Computer Emergency Response Plan

Version1.0.0 Last Updated2024-03-29 APPROVED

Purpose

The purpose of this Computer Emergency Response Plan is to outline the procedures and actions to be taken in the event of a computer emergency or security incident at AccuCode AI Inc. This plan is designed to minimize the impact of such incidents on the company’s operations, protect sensitive healthcare data, and ensure the timely restoration of critical systems and services.

Scope

This plan applies to all employees, contractors, and third-party vendors who have access to AccuCode AI Inc.’s computer systems, networks, and data.

Incident Reporting

In the event of a computer emergency or security incident, the following steps should be taken:

  1. Immediately notify the InfoSec team by emailing security@accucodeai.com or calling the Engineering team lead.

  2. Provide a detailed description of the incident, including the date and time it occurred, the systems and data affected, and any actions taken so far.

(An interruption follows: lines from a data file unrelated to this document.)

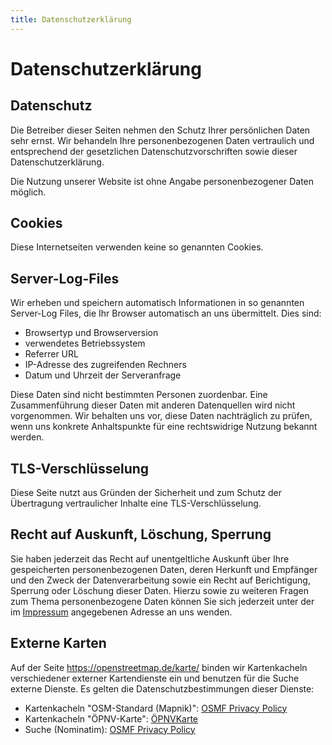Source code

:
 ```yaml
---
title: Datenschutzerklärung
---
```


# Datenschutzerklärung

## Datenschutz

Die Betreiber dieser Seiten nehmen den Schutz Ihrer persönlichen Daten sehr
ernst. Wir behandeln Ihre personenbezogenen Daten vertraulich und entsprechend
der gesetzlichen Datenschutzvorschriften sowie dieser Datenschutzerklärung.

Die Nutzung unserer Website ist ohne Angabe personenbezogener Daten möglich.

## Cookies

Diese Internetseiten verwenden keine so genannten Cookies.

## Server-Log-Files

Wir erheben und speichern automatisch Informationen in so genannten Server-Log
Files, die Ihr Browser automatisch an uns übermittelt. Dies sind:

* Browsertyp und Browserversion
* verwendetes Betriebssystem
* Referrer URL
* IP-Adresse des zugreifenden Rechners
* Datum und Uhrzeit der Serveranfrage

Diese Daten sind nicht bestimmten Personen zuordenbar. Eine Zusammenführung
dieser Daten mit anderen Datenquellen wird nicht vorgenommen. Wir behalten uns
vor, diese Daten nachträglich zu prüfen, wenn uns konkrete Anhaltspunkte für
eine rechtswidrige Nutzung bekannt werden.

## TLS-Verschlüsselung

Diese Seite nutzt aus Gründen der Sicherheit und zum Schutz der Übertragung
vertraulicher Inhalte eine TLS-Verschlüsselung.

## Recht auf Auskunft, Löschung, Sperrung

Sie haben jederzeit das Recht auf unentgeltliche Auskunft über Ihre
gespeicherten personenbezogenen Daten, deren Herkunft und Empfänger und den
Zweck der Datenverarbeitung sowie ein Recht auf Berichtigung, Sperrung oder
Löschung dieser Daten. Hierzu sowie zu weiteren Fragen zum Thema
personenbezogene Daten können Sie sich jederzeit unter der im
[Impressum](/impressum/) angegebenen Adresse an uns wenden.

## Externe Karten

Auf der Seite https://openstreetmap.de/karte/ binden wir Kartenkacheln
verschiedener externer Kartendienste ein und benutzen für die Suche externe
Dienste. Es gelten die Datenschutzbestimmungen dieser Dienste:

* Kartenkacheln "OSM-Standard (Mapnik)": [OSMF Privacy Policy](https://osmfoundation.org/wiki/Privacy_Policy)
* Kartenkacheln "ÖPNV-Karte": [ÖPNVKarte](https://öpnvkarte.de/)
* Suche (Nominatim): [OSMF Privacy Policy](https://osmfoundation.org/wiki/Privacy_Policy)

  3. Do not attempt to investigate or resolve the incident on your own, as this may compromise the integrity of the investigation and recovery efforts.

Incident Response Team

The Incident Response Team (IRT) is responsible for managing and coordinating the response to computer emergencies and security incidents. The team consists of the following members:

  • Chief Technology Officer (CTO)
  • InfoSec Team Lead
  • Legal Counsel

Incident Response Procedures

Upon receiving a report of a computer emergency or security incident, the IRT will:

  1. Assess the severity and scope of the incident.
  2. Contain the incident to prevent further damage or unauthorized access.
  3. Investigate the incident to determine its cause and identify any compromised systems or data.
  4. Develop and implement a recovery plan to restore affected systems and data.
  5. Document the incident, including a timeline of events, actions taken, and lessons learned.
  6. Notify relevant stakeholders, including management, legal counsel, and affected clients, as appropriate.

Incident Severity Levels

Incidents will be classified according to the following severity levels:

  • Level 1 (Critical): Incidents that pose an immediate threat to the confidentiality, integrity, or availability of sensitive healthcare data or critical systems.
  • Level 2 (High): Incidents that have the potential to cause significant damage or disruption to operations, but do not pose an immediate threat to sensitive data or critical systems.
  • Level 3 (Medium): Incidents that have a limited impact on operations and do not pose a threat to sensitive data or critical systems.
  • Level 4 (Low): Incidents that have minimal impact on operations and do not pose a threat to sensitive data or critical systems.

Incident Communication

During an incident, the IRT will provide regular updates to management and affected stakeholders via email, phone, or in-person meetings, as appropriate. The frequency and method of communication will depend on the severity of the incident and the needs of the stakeholders.

Post-Incident Review

After an incident has been resolved, the IRT will conduct a post-incident review to:

  1. Evaluate the effectiveness of the incident response procedures.
  2. Identify areas for improvement in the incident response plan and related policies and procedures.
  3. Develop and implement any necessary changes to prevent similar incidents from occurring in the future.

Plan Maintenance

This Computer Emergency Response Plan will be reviewed and updated annually, or more frequently as needed, to ensure that it remains current and effective. All employees, contractors, and third-party vendors will be trained on the plan and their roles and responsibilities in the event of an incident.